On the ground, airports are now installing more and more EMAS systems – Engineered material arresting system. These help slow an aircraft down quickly if it has overrun, and are made from fire resistant material to minimise further threats. There are 121 runways at 71 major airports in the USA with these installed.
Check out the FAA page on it here for more info.
Crew awareness of runway length remaining is key when taking off or landing in gusty, windshear conditions. Windshear on takeoff is a tricky one because it might ‘invalidate’ your V1. Likewise, experiencing a brake failure on landing might be better spotted if you have an idea of deceleration distance. So, knowledge of runway lights for determining runway length remaining is important.
Shorter runways (EGLC/London City is a good example) often have light embedded in the runway to show the point by which the main gear must be down. Otherwise, the TDZ marks are a good giveaway…
If you’re not bored already then let’s look at Lagos.
DNMM/Lagos has a 3900m runway and a shorter 2745m runway (shorter but still a decent length). Runway length not an issue: Check.

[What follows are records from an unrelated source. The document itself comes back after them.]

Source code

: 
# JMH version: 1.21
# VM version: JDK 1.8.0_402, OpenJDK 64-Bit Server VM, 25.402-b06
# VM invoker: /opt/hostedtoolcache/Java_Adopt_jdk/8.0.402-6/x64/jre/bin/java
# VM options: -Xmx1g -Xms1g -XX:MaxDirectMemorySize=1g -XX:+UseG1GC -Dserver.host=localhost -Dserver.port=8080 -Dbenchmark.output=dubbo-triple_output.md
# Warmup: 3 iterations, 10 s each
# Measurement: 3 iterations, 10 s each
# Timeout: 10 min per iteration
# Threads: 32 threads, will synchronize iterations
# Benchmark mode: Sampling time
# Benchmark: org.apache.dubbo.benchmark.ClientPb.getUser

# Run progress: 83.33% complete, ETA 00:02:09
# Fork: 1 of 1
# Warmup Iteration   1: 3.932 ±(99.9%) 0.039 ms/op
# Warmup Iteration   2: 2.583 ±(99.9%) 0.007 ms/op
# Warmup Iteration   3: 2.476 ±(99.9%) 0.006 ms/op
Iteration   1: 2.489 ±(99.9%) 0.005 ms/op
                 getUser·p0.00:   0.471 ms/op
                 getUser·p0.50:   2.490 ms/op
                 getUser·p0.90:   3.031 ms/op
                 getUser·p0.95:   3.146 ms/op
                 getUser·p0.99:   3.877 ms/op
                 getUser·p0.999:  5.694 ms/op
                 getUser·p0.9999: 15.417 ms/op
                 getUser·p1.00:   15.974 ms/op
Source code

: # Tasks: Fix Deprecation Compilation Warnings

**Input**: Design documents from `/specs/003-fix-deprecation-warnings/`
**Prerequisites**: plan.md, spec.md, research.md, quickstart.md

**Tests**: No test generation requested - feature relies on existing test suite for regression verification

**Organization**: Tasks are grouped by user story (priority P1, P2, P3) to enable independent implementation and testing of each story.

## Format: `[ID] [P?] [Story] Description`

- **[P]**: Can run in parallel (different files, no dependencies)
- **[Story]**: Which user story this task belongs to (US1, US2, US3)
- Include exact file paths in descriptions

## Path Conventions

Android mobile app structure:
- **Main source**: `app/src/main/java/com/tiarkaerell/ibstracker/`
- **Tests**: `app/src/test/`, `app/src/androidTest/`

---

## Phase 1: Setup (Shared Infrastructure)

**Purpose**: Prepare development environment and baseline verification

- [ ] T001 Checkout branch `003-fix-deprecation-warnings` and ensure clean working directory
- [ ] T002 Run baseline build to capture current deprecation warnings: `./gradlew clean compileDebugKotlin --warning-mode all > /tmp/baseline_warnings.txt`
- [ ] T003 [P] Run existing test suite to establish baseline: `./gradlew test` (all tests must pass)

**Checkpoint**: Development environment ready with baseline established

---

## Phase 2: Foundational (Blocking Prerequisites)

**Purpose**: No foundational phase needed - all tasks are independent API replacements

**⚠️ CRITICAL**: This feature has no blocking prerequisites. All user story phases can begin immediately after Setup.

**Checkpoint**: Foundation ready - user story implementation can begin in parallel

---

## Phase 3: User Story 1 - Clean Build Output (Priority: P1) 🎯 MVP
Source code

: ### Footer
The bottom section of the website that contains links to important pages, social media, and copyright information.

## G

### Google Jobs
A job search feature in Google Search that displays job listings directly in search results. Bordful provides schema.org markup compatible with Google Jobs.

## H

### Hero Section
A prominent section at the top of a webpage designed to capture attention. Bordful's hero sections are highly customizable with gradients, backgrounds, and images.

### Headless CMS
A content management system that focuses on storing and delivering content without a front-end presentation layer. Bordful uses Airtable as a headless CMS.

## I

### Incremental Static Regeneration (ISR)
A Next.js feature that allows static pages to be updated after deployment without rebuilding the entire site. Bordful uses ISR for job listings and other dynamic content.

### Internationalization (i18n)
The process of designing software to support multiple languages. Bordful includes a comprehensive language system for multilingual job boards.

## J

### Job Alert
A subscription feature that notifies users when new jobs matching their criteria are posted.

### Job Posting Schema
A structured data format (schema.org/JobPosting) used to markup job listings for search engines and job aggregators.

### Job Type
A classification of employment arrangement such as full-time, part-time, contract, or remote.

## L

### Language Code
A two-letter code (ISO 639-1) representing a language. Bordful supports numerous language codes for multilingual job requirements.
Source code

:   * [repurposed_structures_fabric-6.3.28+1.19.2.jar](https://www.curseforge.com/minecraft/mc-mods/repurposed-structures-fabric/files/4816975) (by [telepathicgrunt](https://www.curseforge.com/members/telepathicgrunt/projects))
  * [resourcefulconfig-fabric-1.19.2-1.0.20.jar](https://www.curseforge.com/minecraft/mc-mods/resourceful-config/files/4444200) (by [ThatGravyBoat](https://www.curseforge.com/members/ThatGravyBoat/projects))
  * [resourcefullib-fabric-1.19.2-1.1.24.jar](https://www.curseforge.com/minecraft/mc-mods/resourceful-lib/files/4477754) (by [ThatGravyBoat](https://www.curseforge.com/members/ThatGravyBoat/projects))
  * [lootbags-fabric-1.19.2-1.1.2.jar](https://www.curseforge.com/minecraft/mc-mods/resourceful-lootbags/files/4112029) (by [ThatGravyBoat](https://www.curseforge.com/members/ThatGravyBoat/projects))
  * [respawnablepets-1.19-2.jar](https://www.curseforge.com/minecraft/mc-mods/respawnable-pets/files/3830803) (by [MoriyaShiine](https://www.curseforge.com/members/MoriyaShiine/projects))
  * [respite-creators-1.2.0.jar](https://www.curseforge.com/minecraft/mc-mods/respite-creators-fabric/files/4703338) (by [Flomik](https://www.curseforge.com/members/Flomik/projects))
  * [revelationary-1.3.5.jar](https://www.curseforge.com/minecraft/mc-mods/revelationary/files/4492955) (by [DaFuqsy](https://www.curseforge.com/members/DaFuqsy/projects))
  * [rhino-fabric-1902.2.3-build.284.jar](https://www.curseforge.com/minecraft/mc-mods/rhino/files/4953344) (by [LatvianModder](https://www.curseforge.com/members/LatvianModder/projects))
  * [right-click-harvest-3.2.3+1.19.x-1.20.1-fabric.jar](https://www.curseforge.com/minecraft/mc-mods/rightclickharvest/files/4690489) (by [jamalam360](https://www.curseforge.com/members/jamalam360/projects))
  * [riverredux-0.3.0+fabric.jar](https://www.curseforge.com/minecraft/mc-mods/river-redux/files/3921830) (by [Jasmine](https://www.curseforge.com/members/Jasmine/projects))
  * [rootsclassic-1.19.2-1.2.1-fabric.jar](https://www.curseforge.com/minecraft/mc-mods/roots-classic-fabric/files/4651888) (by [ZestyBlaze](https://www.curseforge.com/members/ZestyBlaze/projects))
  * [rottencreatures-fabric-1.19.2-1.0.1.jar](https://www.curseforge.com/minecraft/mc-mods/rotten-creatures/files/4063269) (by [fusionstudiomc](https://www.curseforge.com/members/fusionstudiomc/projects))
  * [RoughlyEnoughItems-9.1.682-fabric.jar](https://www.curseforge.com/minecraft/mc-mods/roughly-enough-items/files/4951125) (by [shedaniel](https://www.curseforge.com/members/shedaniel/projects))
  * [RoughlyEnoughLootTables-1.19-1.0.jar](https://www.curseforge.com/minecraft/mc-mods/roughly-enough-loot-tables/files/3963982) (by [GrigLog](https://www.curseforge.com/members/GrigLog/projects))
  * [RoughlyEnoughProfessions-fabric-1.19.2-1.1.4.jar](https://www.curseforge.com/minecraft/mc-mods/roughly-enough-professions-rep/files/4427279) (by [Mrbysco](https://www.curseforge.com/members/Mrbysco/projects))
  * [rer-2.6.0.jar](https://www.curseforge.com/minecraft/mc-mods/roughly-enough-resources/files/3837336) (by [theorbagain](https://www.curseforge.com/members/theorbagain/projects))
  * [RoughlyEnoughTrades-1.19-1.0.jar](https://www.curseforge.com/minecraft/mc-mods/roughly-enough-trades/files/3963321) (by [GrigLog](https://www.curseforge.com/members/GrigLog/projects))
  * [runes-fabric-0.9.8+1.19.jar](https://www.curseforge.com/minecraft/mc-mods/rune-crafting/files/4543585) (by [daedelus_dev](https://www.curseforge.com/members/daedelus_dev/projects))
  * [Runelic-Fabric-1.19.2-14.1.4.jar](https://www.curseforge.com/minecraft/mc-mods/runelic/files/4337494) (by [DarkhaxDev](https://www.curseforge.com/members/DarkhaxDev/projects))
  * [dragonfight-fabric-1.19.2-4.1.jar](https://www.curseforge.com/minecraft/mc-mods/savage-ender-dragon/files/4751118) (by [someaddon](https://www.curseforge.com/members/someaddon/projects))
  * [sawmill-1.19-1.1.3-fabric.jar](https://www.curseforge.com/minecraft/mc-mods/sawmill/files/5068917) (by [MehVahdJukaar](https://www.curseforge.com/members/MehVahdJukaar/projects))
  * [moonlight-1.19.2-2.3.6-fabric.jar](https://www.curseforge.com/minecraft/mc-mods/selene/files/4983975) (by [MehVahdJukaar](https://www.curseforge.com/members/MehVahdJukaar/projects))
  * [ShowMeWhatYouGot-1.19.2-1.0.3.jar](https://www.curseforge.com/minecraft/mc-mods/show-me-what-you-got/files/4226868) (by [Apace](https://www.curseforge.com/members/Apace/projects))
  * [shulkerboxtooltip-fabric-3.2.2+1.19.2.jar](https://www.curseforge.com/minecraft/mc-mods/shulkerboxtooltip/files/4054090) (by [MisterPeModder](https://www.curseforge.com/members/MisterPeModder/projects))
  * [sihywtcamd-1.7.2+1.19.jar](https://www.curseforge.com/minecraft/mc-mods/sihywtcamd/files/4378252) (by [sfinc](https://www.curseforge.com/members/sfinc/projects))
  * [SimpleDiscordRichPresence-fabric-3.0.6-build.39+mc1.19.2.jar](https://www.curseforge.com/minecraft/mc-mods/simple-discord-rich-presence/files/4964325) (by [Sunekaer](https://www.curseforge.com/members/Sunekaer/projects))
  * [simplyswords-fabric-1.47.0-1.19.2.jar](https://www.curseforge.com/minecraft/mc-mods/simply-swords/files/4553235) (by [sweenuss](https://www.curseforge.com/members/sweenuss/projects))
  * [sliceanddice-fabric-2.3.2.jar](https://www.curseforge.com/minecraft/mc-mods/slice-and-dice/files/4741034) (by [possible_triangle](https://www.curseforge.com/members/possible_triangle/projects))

Runways 18L and 18R both have ILS approaches to them, and standard 3°ones at that. Precision approaches: Check.
AHA! Runway 36L/R do not have published approaches. Instead, they both have a circle to land. These are far more challenging, and also mean runways 18L/R are probably favoured in a tailwind.
Lagos also sees some pretty challenging weather – it gets hot and stormy, and storms mean downpours which can quickly lead to wet runways and potential aquaplaning.
The reason for the two recent excursions is not yet known, but it will be a good learning opportunity once the reports are released.
Runway Excursions are a issue!
They are a BIG issue but the good news is there is a lot crew can do to prevent them. It just takes awareness, knowledge and sharing of experience.